Qualquer que seja a razão, caracteriza falta em nosso trabalho, mesmo as razões da impossibilidade de ficarmos sem internet estarem fora de nosso controle, levamos falta, como se não comparecêssemos em nosso trabalho, isto é, não comparecemos como uma janela aberta dentro do aparelho de computador que atravessa a nossa casa e invade a casa do outro, que por sua vez, em uma proporção maior também invade nossa casa e com ele/a suas famílias também estão dentro de nossa casa. Conheço relatos de colegas que ao cair a internet da casa correu a casa da vizinha para continuar as aulas, já outra, corre com seu celular na calçada da rua para conseguir algum sinal de internet e reproduzir suas aulas para um número pífio de 5 alunos. Outro caso de uma professora que literalmente, teve que deixar a casa para mudar-se para a casa da mãe, com mais espaço no quintal, para que as crianças, pudessem deixá-la dar aulas e, foi obrigada a optar pelos trabalhos impressos que busca para seus filhos na escola de 15 em 15 dias, provando desse modo, que esse modelo é excludente, sem sentido, extremamente trabalhoso e atende em média 20% dos alunos. Embora o secretário da Educação recorra regularmente a imprensa para falar das “maravilhas” que só ele consegue enxergar das aulas, pois tem interesses pessoais e políticos para legitimar o modelo e esconde da população o que a maioria da comunidade escolar já compreendeu: o engodo dessas aulas remotas que, além de uma participação pífia, o aprendizado também é ínfimo, cujo objetivo é o controle do profissional da educação, sobretudo do professor que já a muito tem visto o conhecimento sendo esvaziado, o debate dando lugar ao autoritarismo, assistindo a pessoas que nada entendem de educação defendendo pautas que querem avançar uma agenda conservadora, segregando ainda mais um país que é tão desigual.

Nós professores, mesmo antes da pandemia já nos sentíamos cansados, calados e adoecidos, sobretudo por que não raro, passávamos por situações vexatórias em sala de aula com alunos/alunas com “poder de polícia” gravando aulas, postando nas redes sociais, desqualificando o discurso. Hoje não há mais barreiras, existe inclusive os chamados digital influencer com programas “ditos de humor” que de modo escancarado mostram a sala de aula, dentro da sala do professor, com o objetivo de cancelá-lo. Outra palavra da moda… E não nos enganemos, a tal aulas híbridas – metade presencial e metade remota – que devem começar em breve e que também não levam em conta as condições materiais e particularidades de cada comunidade escolar, negando o debate e fazendo crescer o monstro do autoritarismo, nada tem a oferecer com relação a aprendizagem e sim tornar válido uma metodologia que só interessa a quem já percebeu que educação é um grande negócio.

Já passa das 20h, o pulsar da minha cabeça continua e as dores só aumentaram.
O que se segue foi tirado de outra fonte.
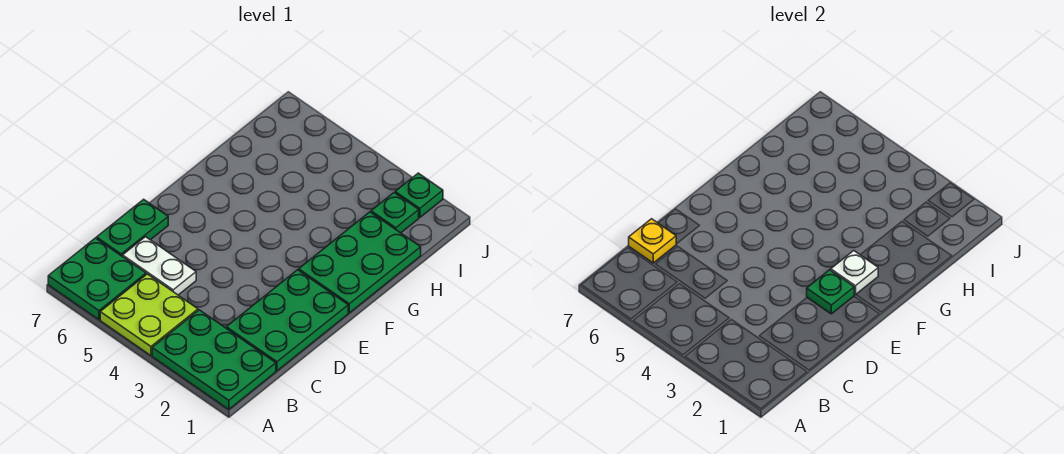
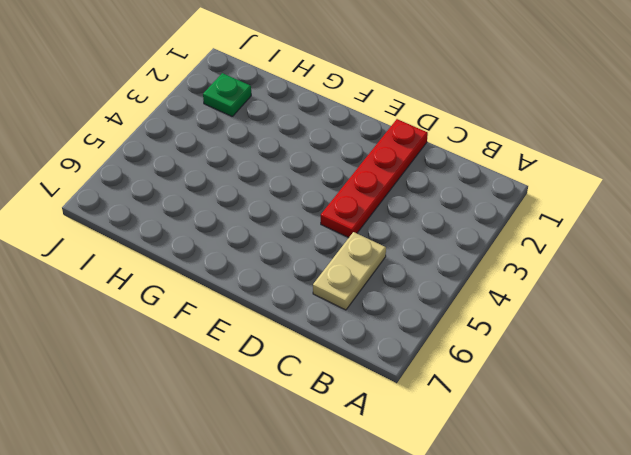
tan plate C5:C6 level 1 -> white plate C5:C6 level 1
red plate D1:D4 level 1 -> green plate C1:E2 level 1
none -> green plate A1:B3 level 1
none -> lime plate A4:B5 level 1
none -> green plate A6:B7 level 1

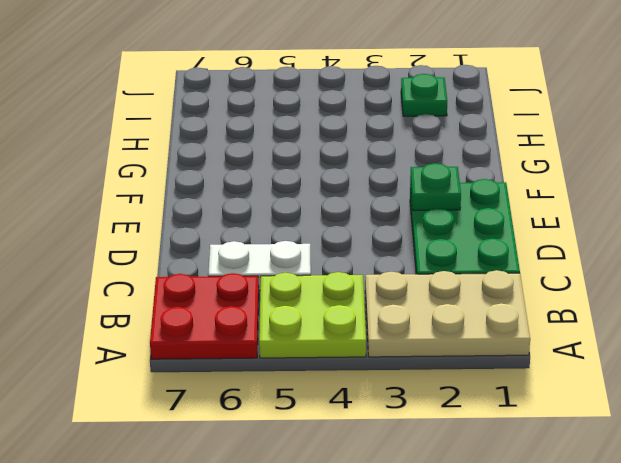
tan plate A1:B3 level 1 -> green plate A1:B3 level 1
red plate A6:B7 level 1 -> green plate A6:B7 level 1
none -> green plate C7:D7 level 1
none -> green plate F1:H2 level 1
none -> green plate J2 level 1

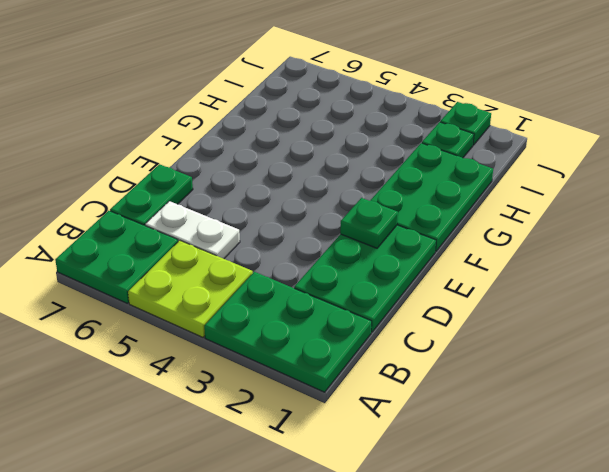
none -> yellow plate C7 level 2
none -> white plate F2 level 2

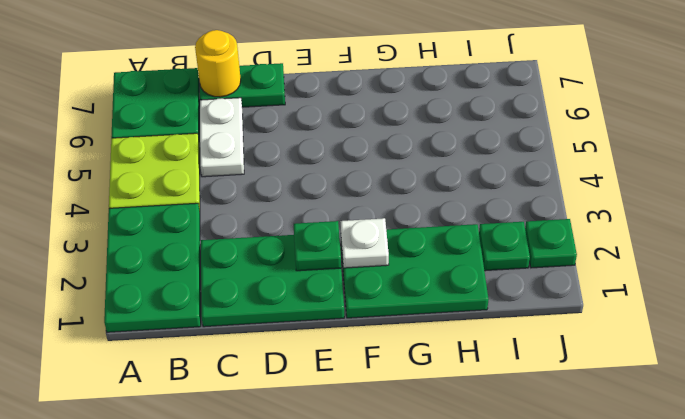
yellow round brick C7 level 2 -> yellow plate C7 level 2

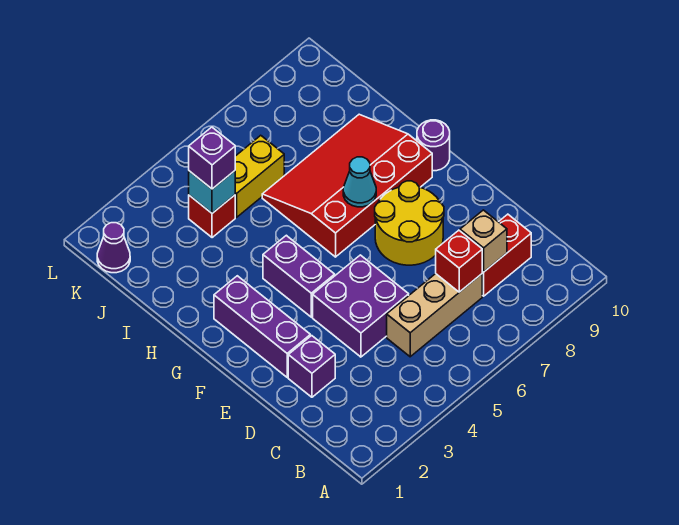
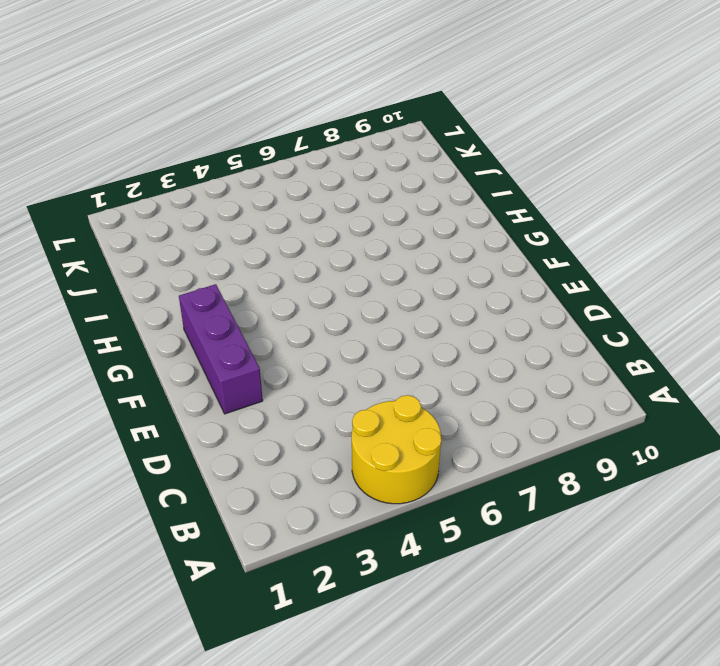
yellow round brick A4:B5 level 1 -> yellow round brick E7:F8 level 1
none -> tan brick C5:C7 level 1
none -> red brick C8:C9 level 1
none -> purple brick D2 level 1

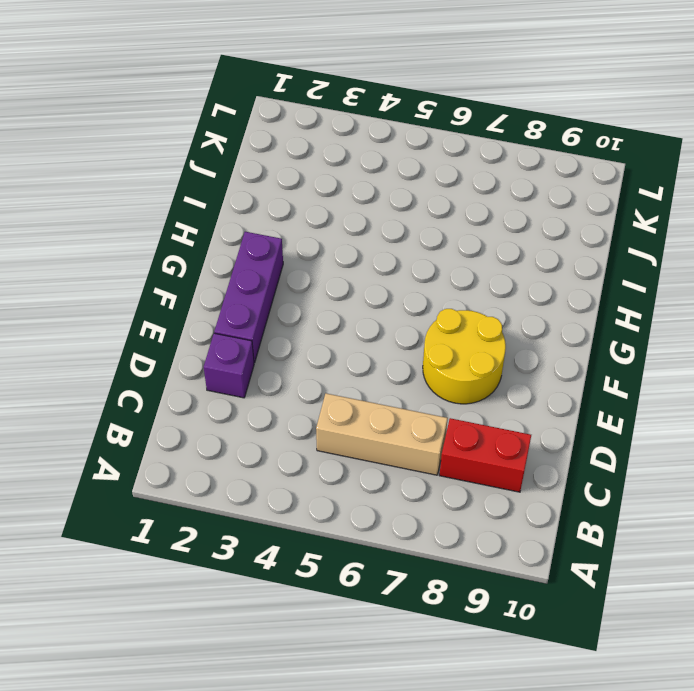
none -> purple brick D4:E5 level 1
none -> purple brick F4:G4 level 1
none -> red slope G6:I9 level 1 top G

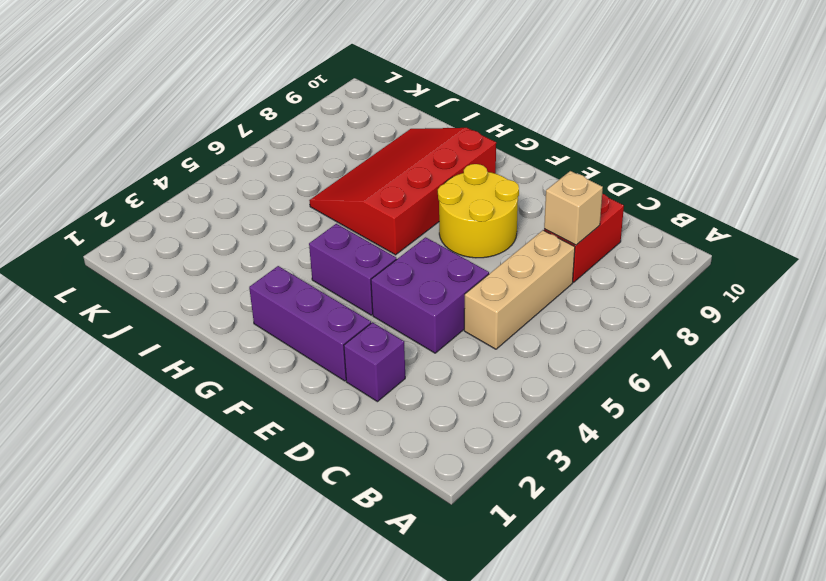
none -> purple round brick G10 level 1
none -> red brick J4 level 1
none -> yellow brick J5:J6 level 1

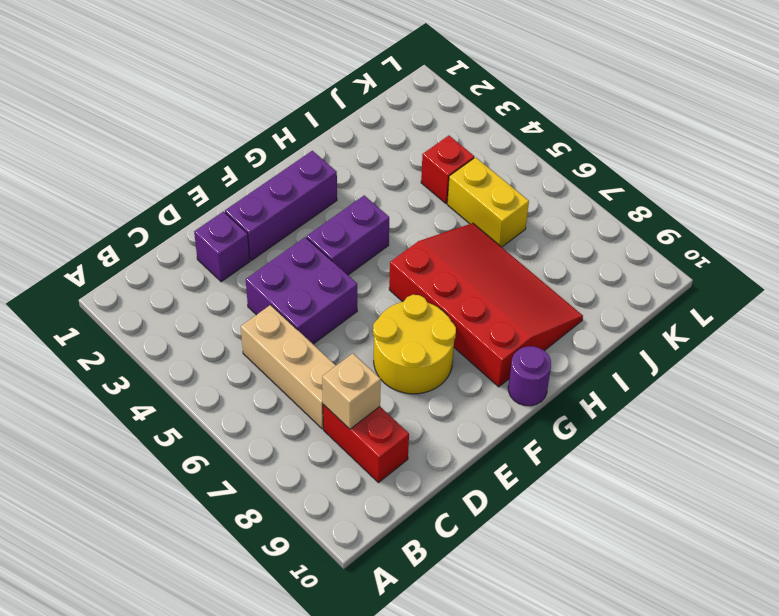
none -> purple cone K1 level 1
none -> red brick C7 level 2
none -> cyan cone G7 level 2

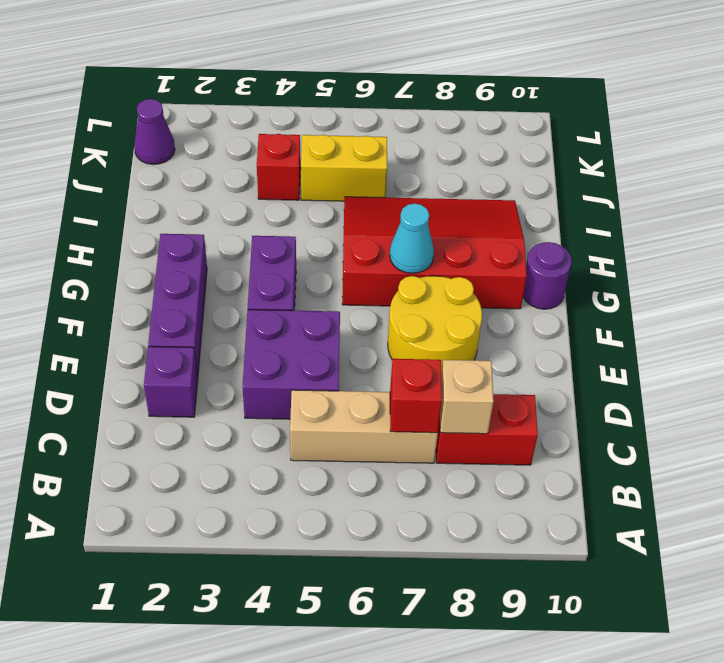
none -> cyan brick J4 level 2
none -> purple brick J4 level 3

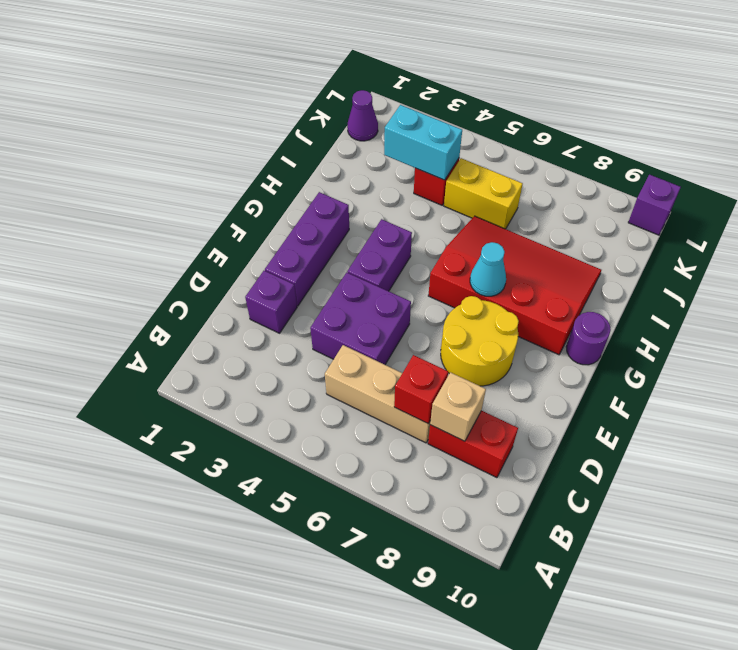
cyan brick J3:J4 level 2 -> cyan brick J4 level 2
purple brick L10 level 1 -> purple brick J4 level 3

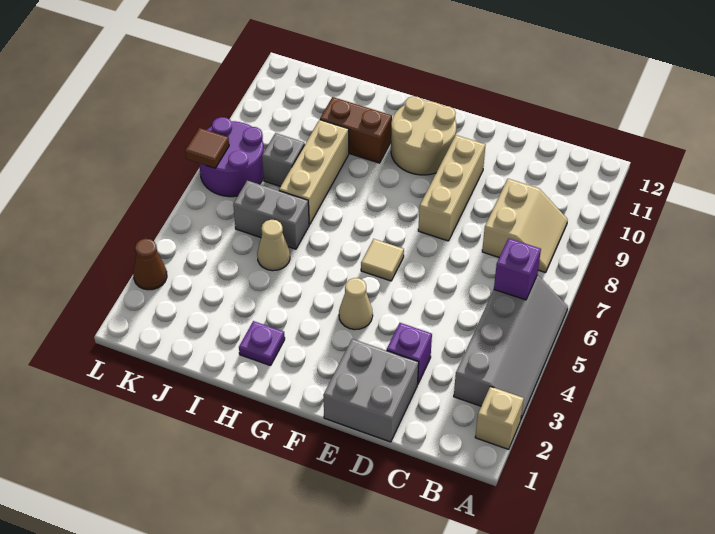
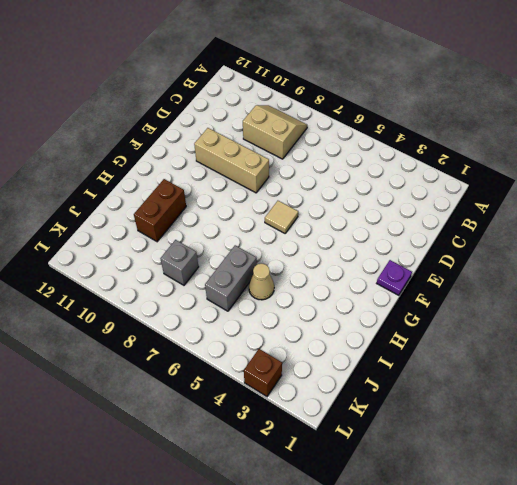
purple plate F1 level 1 -> purple plate H2 level 1
brown brick L3 level 1 -> brown cone L3 level 1
none -> tan brick A2 level 1
none -> grey slope A3:B6 level 1 top B
none -> grey brick D1:E2 level 1

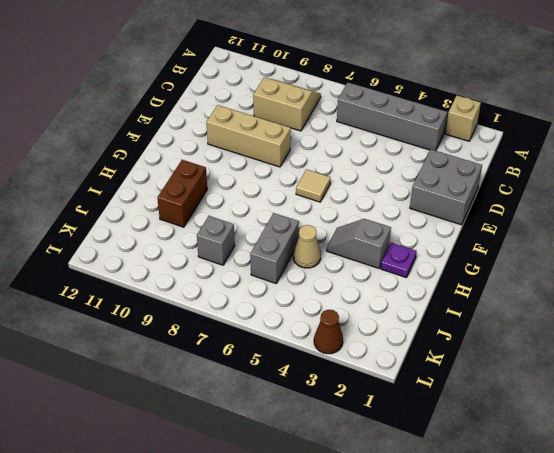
grey slope H3:H4 level 1 top 3 -> none
none -> purple brick D3 level 1
none -> tan cone F4 level 1
none -> tan round brick F10:G11 level 1

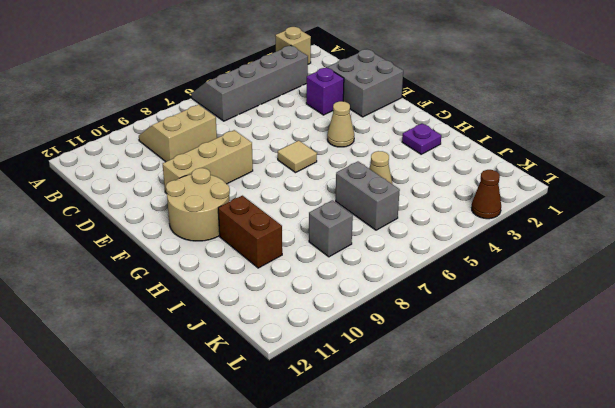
none -> tan brick I7:I9 level 1
none -> purple round brick K7:L8 level 1
none -> purple brick B6 level 2

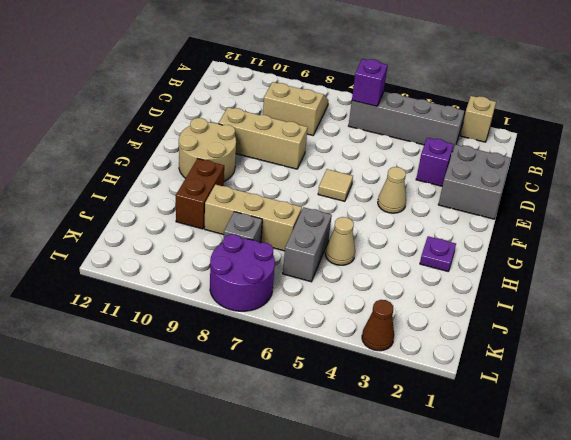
none -> brown tile L7 level 2

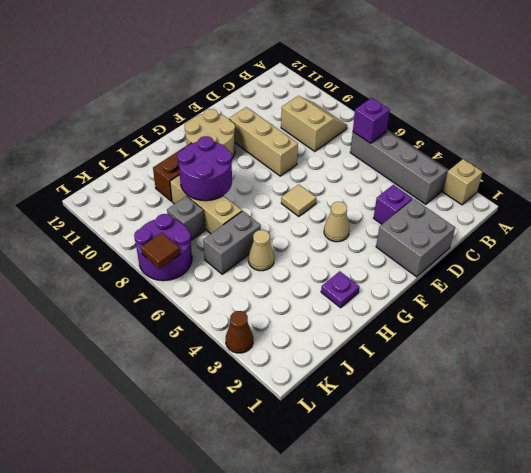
purple round brick H8:I9 level 2 -> none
Reclamo para minha filha – que ainda está em aula e termina um trabalho que tem que entregar antes de meia noite – num conto de fadas às avessas – e mal consegue me ouvir. Tomo um banho e vou ao pronto-socorro. Minha cabeça pesa mais que meu corpo e mal consigo ficar em pé. Sou encaminhada ao ambulatório e fico por algumas horas no soro. Só assim consigo dormir um pouco. De volta a casa, só tenho medo que a noite passe muito depressa.

*Vera Vilma Fernandes Leite, professora da Rede Pública do Paraná.